Remember that his feature film Yellow kid (2009), which is graduate production film at graduate school of film and new media, Tokyo University of the Arts, was invited many international film festival (One of them is Raindance) and was screened at several theaters around Japan though, he still doesn’t have opportunity to make big budget film as professional.

I must paraphrase that Ryan Coogler who is independent film director of Fruitvale Station, which was invited Sundance and Un Certain Regard at 66th Cannes International Film Festival, has not been given opportunity to make a next film?

International – leaning film festival will take notice his fantastic ability, but I’m deeply afraid of any commercial film industry will not.

Trailer: http://www.youtube.com/watch?v=Dh_gG8QrZFI

Daisuke MiyazakiJapanese4


Born in 1980, Yokohama, graduated Faculty of Political Science and Economic, University of Waseda.

In 2004, he participated in the summer school of New York University (NYU) that took place in Japan. His thesis THE 10TH ROOM won the Christine Choi Award which is the grand prix at the KUT Film Festival held by the NYU. After attending Leos Carax MELD (2008) as a production designer assistant, he started working as an assistant director: Kiyoshi Kurosawa’s Tokyo Sonata (2011).

First feature film END OF THE NIGHT was invited at the 35th Sao Paulo International Film Festival, which is the largest film festival in South America and many.
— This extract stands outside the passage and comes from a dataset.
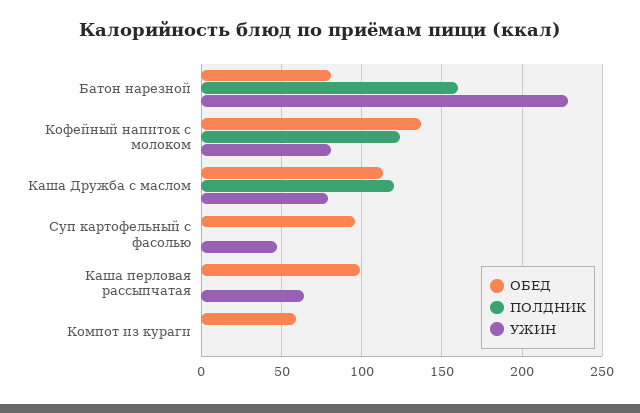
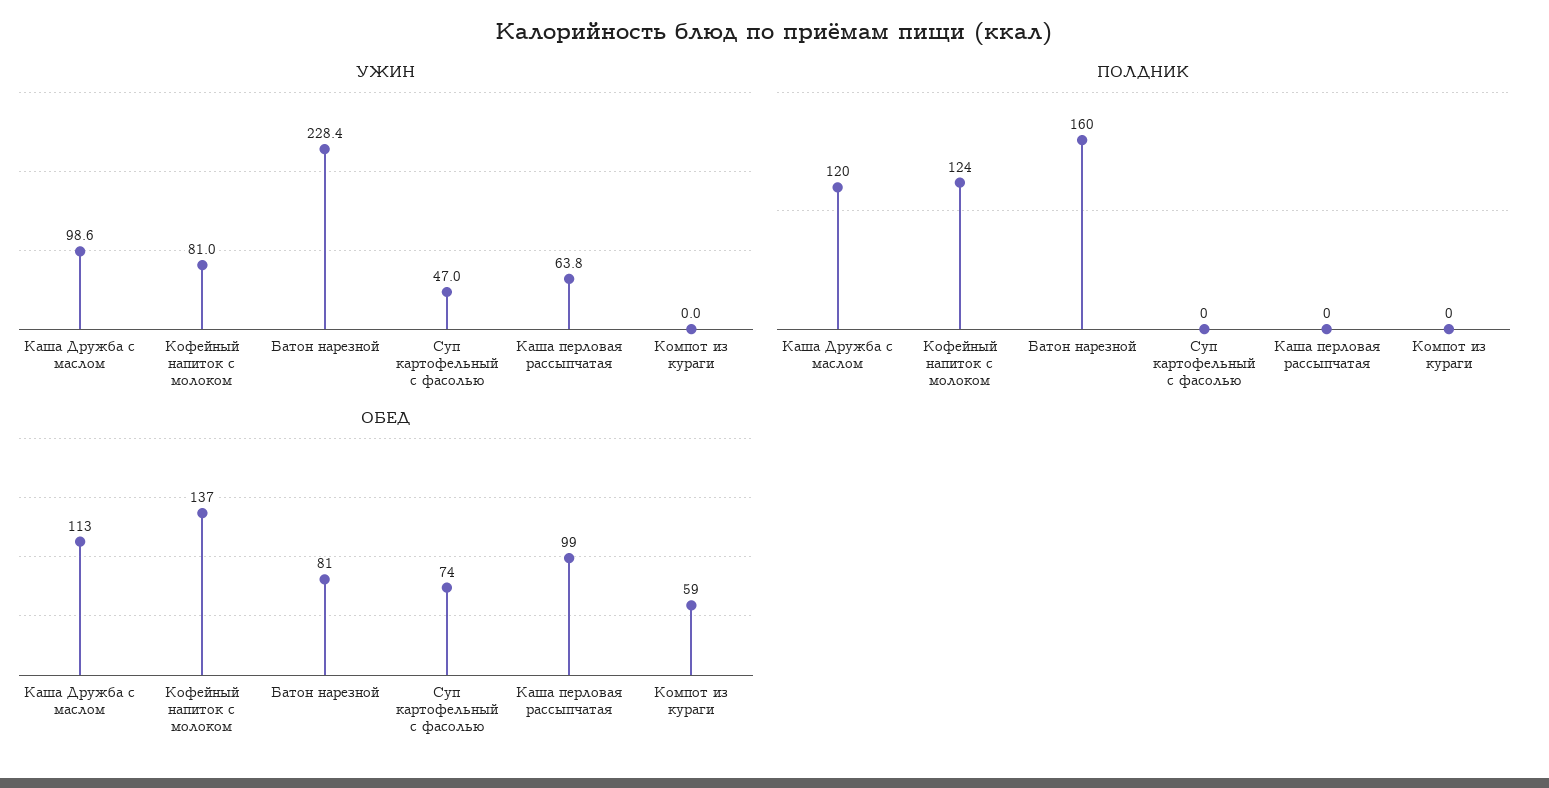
УЖИН, Каша Дружба с маслом: 80 -> 98.6
ОБЕД, Суп картофельный с фасолью: 95 -> 74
END OF THE NIGHT (Yoru ga Owarubasyo)Japanese5

Director: Daisuke Miyazaki

Screenplay: Daisuke Miyazaki

Genre: Crime

Running time: 79 minutes

Production:  Gener80 Film Production


Story is basically based on same background of Tokyo Sonata (2009) – economic crisis – the director, Daisuke Miyazaki jointed as one of the assistant directors. But, location and genre are difference – Tokyo sonata is in Tokyo with drama, on the other hand, End of the Night is in local city with film noir.

My question is “why did he make Film Noir?” – Japan is rich, clean, low unemployment rates, and everything seems perfect compared to other countries like Italy and Spain. Consequently, it’s not necessary to shoot it.

 “End of the Night” is not challenging to new genre, and the original direction and the storytelling are not revealed. Furthermore, it’s less reality. In other worlds, simply says this is a renaissance of classic genre – Film Noir.